Tuesday, December 13, 2005

Class action lawsuit against wikipedia?

Update: not at the moment, no.

A group calling itself "WikipediaClassAction.org" is trying to start a class action suit against wikipedia.

The site has the same listed address as QuakeAID, which appears to be a fake charitable organization that seems to have run a scam following the south asian tsunami (and had a subsequnet run-in with wikipedia, when an article questioned the organization's credibility). (I'm not linking to WikipediaClassAction.org because it's running google ads -- in lieu of that, a metafilter thread on the topic with a huge range of well-considered opinions.)

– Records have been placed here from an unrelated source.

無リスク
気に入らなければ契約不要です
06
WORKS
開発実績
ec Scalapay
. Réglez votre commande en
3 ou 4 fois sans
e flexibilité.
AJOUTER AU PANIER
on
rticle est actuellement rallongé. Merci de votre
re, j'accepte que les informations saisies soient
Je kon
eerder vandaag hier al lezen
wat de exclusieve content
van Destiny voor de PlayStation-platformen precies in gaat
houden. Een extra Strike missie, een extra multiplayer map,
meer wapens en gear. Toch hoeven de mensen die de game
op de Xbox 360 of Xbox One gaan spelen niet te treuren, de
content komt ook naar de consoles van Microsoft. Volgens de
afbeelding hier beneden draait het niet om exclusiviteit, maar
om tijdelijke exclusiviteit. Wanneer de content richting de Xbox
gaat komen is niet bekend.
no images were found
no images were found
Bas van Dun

As you've probably guessed, I think the proposed lawsuit (if it's not just a bid for google ad revenue, or an attempt to muddy the waters surrounding QuakeAID's qustionable practices and bad wikipedia PR) is so misguided as to verge on the insane. Individual editors should be held responsible if they libel someone, not wikimedia as a whole.

It would be tragic (perhaps even in the literal Greek fashion) if wikipedia's open model couldn't coexist with the U.S.'s legal system. Wikipedia's case is strong at the moment -- but we'll see what happens in the 2006 and 2008 election seasons. If wikipedia ceases to be publically editable, that would end the grand experiment and make it an ordinary (and frustratingly static) encyclopedia.

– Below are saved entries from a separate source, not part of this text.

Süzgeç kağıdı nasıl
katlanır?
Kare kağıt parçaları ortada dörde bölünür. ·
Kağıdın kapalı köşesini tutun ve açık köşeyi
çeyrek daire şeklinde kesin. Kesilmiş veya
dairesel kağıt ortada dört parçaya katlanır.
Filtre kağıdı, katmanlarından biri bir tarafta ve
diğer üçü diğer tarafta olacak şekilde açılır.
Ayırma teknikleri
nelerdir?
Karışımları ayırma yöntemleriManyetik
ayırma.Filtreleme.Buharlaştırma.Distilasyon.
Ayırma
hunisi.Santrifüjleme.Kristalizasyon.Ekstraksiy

As an open-source project, of course, it couldn't be wiped out completely -- there are too many copies and backups floating around (public and private). But if the organization is fragmented or driven underground, editing it will impose a greater cost (in effort and perhaps risk) and the balance of power will shift towards the anonymous bots and vandals.

It's more likely that wikimedia will take steps to protect itself. Here are a couple things it could do:

  • Prevent anonymous edits -- not just edits by unregistered users, but edits by all users with a persona not tied to a real-life person.
    Downsides:
    • Honest people sometimes rely on anonymity for protection (especially in third world countries).
    • Online ID systems are immature right now. Among other problems, they usually impose burdens so great that they'd destroy wikipedia's biggest advantage (its huge potential userbase). For example, requiring a credit card to sign up -- only as identity verification, not to institute a charge -- would exclude not only the overwhelming majority of non-americans but also a sizable minority of americans (including this broke blogger).

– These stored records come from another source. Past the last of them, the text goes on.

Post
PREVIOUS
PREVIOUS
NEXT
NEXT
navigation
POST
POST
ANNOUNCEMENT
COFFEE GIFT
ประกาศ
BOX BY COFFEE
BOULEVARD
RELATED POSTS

  • Stop calling Wikipedia an encyclopedia. Stop calling users "editors". Make sure no member of the wikimedia board ever edits an article.
    This sounds a bit strange, but there's a quirk in the U.S. legal system regarding online forums: if a forum is moderated, even slightly, the administrators can be held liable for what's posted; if not, they can't.
    Downsides:
    • Thinking of the project as encyclopedic encourages good edits.
    • How much of wikipedia's administrative structure would have to be dismantled? Admins have useful powers, like quick edit reversion -- would those powers have to be removed or made universally available?


Legal persecution seems unlikely right now, but if it ever comes down to it, I'll be marching down the national mall with a mesh LAN, handing out wikipedia DVD freezes.